[Republished – 1st edit – from original article April 2015]
As part of a transition strategy from the status quo (ie – the property/trade/currency-based capitalist economic paradigm), to a future system that is wholly (yet anarchically) “governed” by the principles of Open Empire, and by the informed choices of well educated free people … we need a strategy to deal with preventing our existing political system (so long as it exists) from corruptly and disingenuously manipulating every issue, as a political football for their own personal gain – instead of just fixing real problems for the common good.
If political “solutions” are based on lies, deception and the manipulation of data, that only solve perceived or invented problems; if every time you have an election, the parties simply spin the same lies in different ways … and if any time someone tries to do something good, some other party comes along at the next election and undoes it … you’re just going to end up in an increasingly insane society.
So the following is a modification of some of the principles of Open Empire, which can be used within the status quo to restrain its self-corrupting influences and activities.
The General Principle:
So in Open Empire we look at quantifying consequences in ecological and social terms, but in the status quo there’s no mechanism for doing this, and even if you invent one, it is immediately and consistently undermined by the flaws in other systems.
The way around this within a currency-based economic paradigm – though imperfect – is to constitutionally protect spending algorithms.
A spending algorithm is a mathematical function which uses variables of social demographics, current events, conditions, and costs of goods and services, to come up with a predicted cost required to deliver a particular social service.
Let me give you an example.
Imagine you wanted to derive an algorithm to predict required spending for education over the following year (ie – budget forecasts), you would have to gather data such as:
- Age demographic population trends;
- Minimum acceptable teacher to student ratio;
- Travel time to schools and transport accessibility;
- Geographical distribution of schools required;
- Curriculum to be taught and the resultant knowledge-base and teaching skills required by staff;
- Teaching, recreational and other school facilities and services required;
… you get the idea.
Plugging this data into a function – which has a fault tolerance of perhaps +/- 10% to allow for unexpected circumstances etc., would allow you to predict the required spending for the following financial year.
NOW … What this allows you the community to do, is to set the bare minimum acceptable standard for public education, such that no political party can interfere with such spending … they can add to it, but they cannot reduce it.

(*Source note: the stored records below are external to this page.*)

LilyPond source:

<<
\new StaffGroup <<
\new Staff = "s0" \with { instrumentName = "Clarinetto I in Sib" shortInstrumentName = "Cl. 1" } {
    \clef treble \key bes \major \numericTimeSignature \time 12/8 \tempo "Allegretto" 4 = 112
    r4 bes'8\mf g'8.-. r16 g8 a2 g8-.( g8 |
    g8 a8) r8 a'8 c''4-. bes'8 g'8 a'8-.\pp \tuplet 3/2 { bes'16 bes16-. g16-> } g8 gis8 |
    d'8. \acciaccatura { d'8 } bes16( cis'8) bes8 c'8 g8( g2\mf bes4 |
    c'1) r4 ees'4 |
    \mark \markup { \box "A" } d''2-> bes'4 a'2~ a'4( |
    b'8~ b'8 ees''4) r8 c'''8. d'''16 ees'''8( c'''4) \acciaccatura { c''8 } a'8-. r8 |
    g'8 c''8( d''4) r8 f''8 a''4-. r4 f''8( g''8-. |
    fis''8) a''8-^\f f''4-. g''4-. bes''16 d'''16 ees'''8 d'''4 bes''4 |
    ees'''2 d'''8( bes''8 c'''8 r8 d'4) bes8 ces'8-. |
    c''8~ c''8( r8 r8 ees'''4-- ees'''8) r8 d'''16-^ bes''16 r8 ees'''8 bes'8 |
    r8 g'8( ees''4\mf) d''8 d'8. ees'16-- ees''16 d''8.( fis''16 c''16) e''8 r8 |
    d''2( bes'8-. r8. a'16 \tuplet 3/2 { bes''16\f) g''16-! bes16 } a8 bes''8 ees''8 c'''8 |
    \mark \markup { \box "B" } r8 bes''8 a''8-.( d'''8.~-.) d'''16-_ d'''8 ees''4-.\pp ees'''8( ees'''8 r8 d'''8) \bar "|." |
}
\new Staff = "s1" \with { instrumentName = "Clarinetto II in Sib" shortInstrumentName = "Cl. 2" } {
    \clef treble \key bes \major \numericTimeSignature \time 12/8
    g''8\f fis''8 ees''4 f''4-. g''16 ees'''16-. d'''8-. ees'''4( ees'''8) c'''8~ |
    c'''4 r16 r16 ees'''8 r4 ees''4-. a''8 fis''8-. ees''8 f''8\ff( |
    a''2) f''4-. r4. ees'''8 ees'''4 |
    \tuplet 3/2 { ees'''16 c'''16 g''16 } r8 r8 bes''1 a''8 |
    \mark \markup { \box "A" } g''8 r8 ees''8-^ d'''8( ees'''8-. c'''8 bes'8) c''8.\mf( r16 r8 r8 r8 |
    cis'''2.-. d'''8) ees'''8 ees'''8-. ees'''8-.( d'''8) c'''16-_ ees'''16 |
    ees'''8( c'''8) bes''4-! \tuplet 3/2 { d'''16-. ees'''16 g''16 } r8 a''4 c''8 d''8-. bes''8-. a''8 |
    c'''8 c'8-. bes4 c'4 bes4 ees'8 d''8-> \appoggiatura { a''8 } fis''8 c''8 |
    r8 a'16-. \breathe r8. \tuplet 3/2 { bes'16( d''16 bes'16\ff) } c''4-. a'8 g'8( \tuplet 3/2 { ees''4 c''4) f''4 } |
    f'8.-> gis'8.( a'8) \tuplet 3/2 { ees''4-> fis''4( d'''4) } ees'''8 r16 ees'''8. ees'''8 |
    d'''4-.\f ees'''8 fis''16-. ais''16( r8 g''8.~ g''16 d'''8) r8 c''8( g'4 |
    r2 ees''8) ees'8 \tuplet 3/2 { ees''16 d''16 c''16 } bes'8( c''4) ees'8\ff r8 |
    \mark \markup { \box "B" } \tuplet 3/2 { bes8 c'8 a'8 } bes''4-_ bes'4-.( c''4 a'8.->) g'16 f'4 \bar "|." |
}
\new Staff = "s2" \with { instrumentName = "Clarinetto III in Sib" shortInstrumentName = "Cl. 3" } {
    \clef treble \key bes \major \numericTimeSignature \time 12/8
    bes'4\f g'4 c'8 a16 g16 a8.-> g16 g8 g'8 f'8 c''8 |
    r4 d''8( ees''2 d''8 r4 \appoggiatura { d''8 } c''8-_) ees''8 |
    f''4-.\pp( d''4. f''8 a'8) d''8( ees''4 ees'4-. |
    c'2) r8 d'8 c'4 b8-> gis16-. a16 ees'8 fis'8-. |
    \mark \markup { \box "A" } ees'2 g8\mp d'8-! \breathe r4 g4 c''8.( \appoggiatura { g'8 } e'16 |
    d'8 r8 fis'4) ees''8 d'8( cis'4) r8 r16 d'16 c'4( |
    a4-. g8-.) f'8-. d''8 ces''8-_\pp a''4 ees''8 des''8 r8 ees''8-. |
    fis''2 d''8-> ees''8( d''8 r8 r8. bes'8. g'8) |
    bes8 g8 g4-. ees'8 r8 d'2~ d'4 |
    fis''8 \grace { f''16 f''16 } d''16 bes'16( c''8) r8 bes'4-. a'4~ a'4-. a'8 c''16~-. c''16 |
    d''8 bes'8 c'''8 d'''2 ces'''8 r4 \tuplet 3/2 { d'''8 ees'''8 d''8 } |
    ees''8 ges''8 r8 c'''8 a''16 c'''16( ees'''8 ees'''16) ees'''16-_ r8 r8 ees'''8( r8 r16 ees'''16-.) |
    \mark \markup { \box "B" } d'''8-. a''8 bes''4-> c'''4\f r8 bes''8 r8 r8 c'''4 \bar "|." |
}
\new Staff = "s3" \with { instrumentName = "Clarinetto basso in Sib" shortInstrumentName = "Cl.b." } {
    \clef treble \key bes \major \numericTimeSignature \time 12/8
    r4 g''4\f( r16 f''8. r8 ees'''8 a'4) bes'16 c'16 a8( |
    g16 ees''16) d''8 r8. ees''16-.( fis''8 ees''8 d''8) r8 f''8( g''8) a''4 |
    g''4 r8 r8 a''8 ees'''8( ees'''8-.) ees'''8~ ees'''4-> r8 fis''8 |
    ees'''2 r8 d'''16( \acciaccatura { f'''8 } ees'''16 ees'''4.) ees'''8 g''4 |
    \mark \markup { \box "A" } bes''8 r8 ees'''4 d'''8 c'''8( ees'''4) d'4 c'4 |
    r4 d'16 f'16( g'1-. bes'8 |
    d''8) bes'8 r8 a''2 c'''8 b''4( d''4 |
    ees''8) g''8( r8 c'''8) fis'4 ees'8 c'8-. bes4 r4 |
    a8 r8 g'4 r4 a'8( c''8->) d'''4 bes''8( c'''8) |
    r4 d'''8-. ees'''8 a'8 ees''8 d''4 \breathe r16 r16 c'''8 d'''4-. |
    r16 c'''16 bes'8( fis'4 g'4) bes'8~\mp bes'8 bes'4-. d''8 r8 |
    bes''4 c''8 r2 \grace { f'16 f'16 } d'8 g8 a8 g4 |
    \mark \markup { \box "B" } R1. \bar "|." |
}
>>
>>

The algorithm is then voted on in a referendum – with plenty of non-technical explanations given for those who cannot do the math – so that once constitutionally protected, a political party in power can only affect that spending in one of two ways:
- Propose additional spending in their election campaign with the aim of further improving education;
- Propose an improvement to the algorithm, and make the case for another referendum to update the algorithm.
So imagine a political party wants to change the algorithm … they’re going to have every academic criticising their maths, and since maths cannot be lied about at the level of equations because it follows strict rules, they can only lie about the consequences but not about the actual equation itself … and even their arguement regarding the consequences of such changes won’t bear much in the way of rigorous scrutiny if it is bullshit.
So the best way to prove an algorithm prior to an election, is to develop it, win an election, use it to determine how much additional spending to add on to the results of the existing algorithm, and then spend that money wisely to actually improve education.
So you see, by doing this, it’s very hard to argue the case for reduced spending … because if you think you can do more with less, well there’s nothing stopping you doing it without changing the algorithm so long as you deliver the minimum standard that you’re constitutionally required to deliver, and if you have what you claim is more than enough funding to do so, then prove it … and then you will have extra money at the end to justify your case for changing the algorithm IF the manner in which you achieved it, was actually the result of a different algorithm … BUT … if conversely all you did was union bash, cut teacher’s salaries and utterly trash the system, then you’ve committed a constitutional crime, and you’re deluded if you think that is evidence.
Clearly there needs to be an attached parliamentary process to ensure political parties obey this directive … but that aside, it’s a better system than what we presently have.
To enact any political agenda, politicians will have to convince the public of any additional taxes required, and since such taxes would affect people’s personal & professional lives, they’re going to be very concerned about what is being proposed, and thus pay closer attention.
Service providers such as schools will now have greater certainty about funding levels & regularity of payments, which in turn allows them to budget without the unforseen consequences of political game playing.